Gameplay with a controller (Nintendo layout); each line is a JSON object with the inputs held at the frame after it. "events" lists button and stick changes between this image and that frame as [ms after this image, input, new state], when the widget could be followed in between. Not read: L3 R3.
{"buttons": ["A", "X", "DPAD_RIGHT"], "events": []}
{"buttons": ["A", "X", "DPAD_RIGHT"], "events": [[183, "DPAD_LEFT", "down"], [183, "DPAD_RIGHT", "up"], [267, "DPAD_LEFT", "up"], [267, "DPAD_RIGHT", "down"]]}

■ ■ ■ ■ ■

Work required. Word for word, restate the material above.

Reply.
Gameplay with a controller (Nintendo layout); each line is a JSON object with the inputs held at the frame after it. "events" lists button and stick changes between this image and that frame as [ms after this image, input, new state], when the widget could be followed in between. Not read: L3 R3.
{"buttons": ["A", "X", "DPAD_RIGHT"], "events": []}
{"buttons": ["A", "X", "DPAD_RIGHT"], "events": [[183, "DPAD_LEFT", "down"], [183, "DPAD_RIGHT", "up"], [267, "DPAD_LEFT", "up"], [267, "DPAD_RIGHT", "down"]]}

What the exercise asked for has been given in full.